-- Dataset section follows --
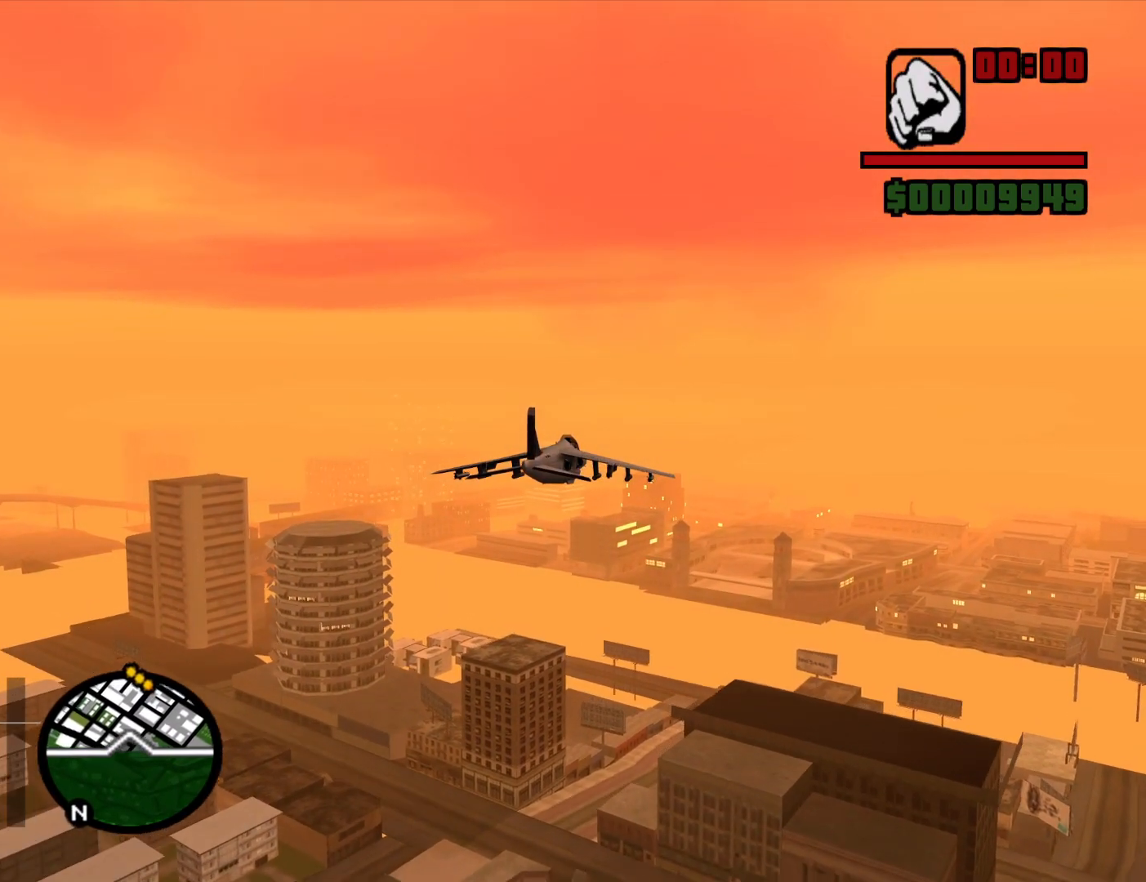
{"keys": ["w"], "mouse": [], "events": [[117, "up", "down"], [217, "up", "up"]]}
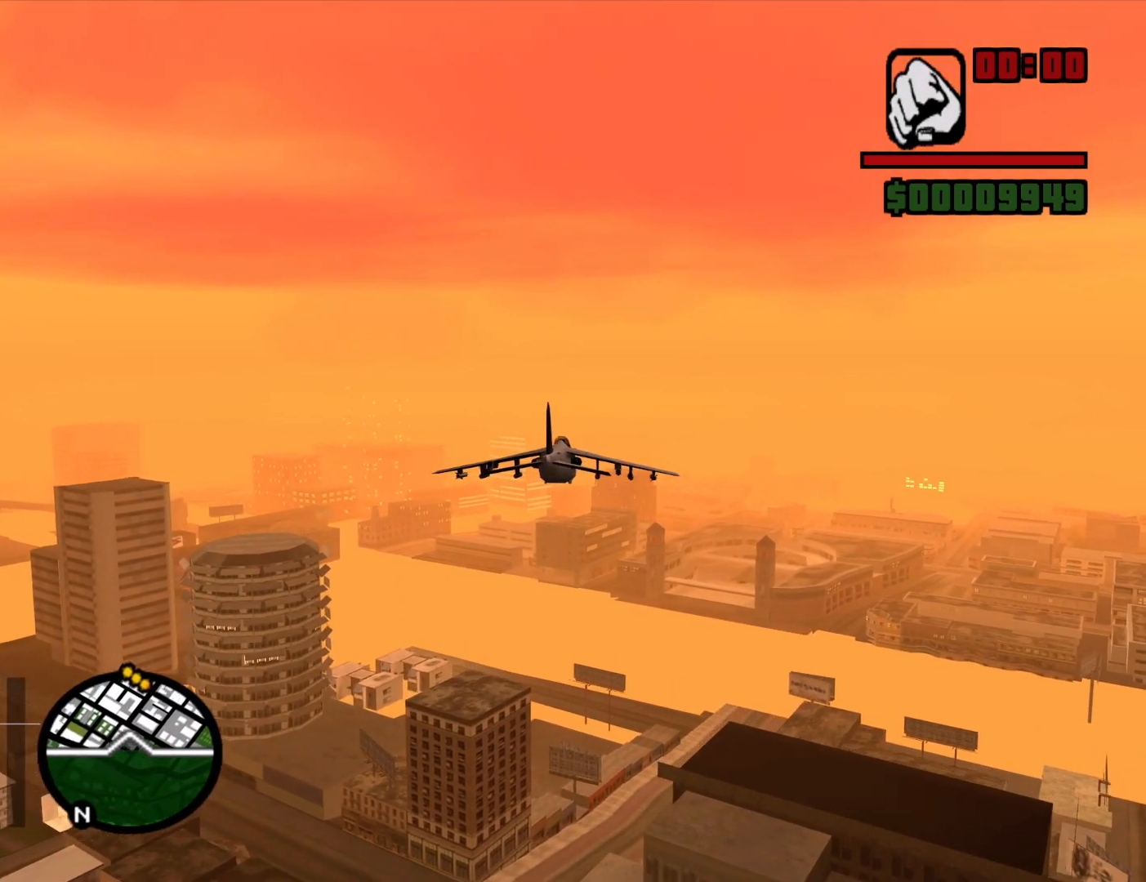
{"keys": ["w"], "mouse": [], "events": []}
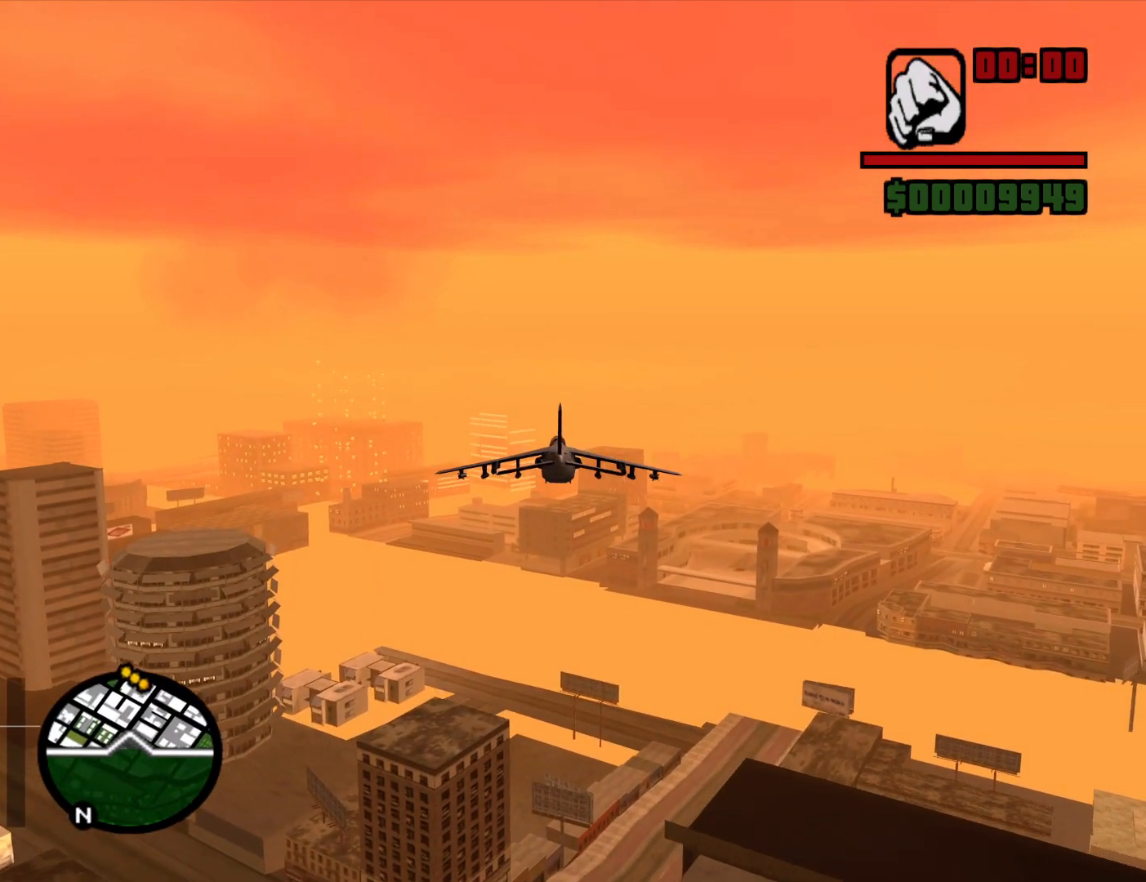
{"keys": ["w"], "mouse": [], "events": []}
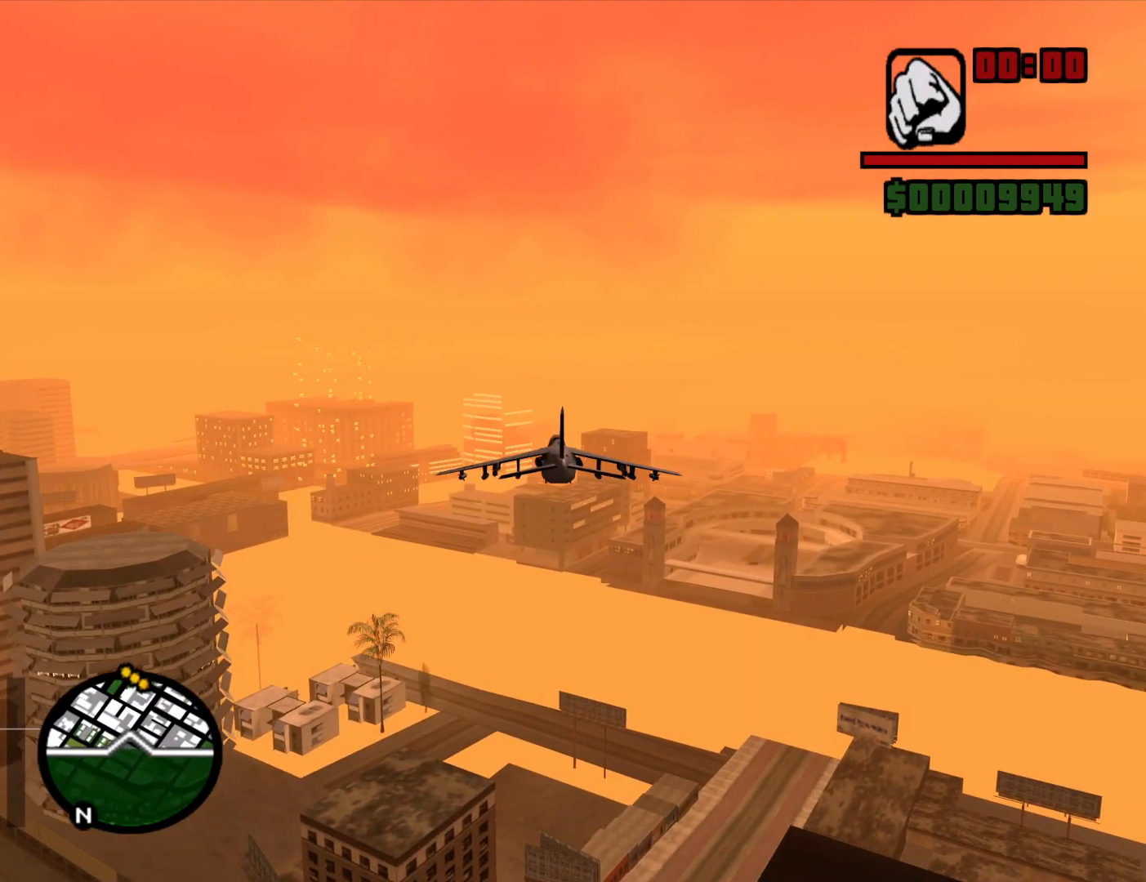
{"keys": ["w"], "mouse": [], "events": []}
-- Dataset section concluded --
Print the data exactly as written, dropping any images it holds.

→ **Result**:
{"keys": ["w"], "mouse": [], "events": [[117, "up", "down"], [217, "up", "up"]]}
{"keys": ["w"], "mouse": [], "events": []}
{"keys": ["w"], "mouse": [], "events": []}
{"keys": ["w"], "mouse": [], "events": []}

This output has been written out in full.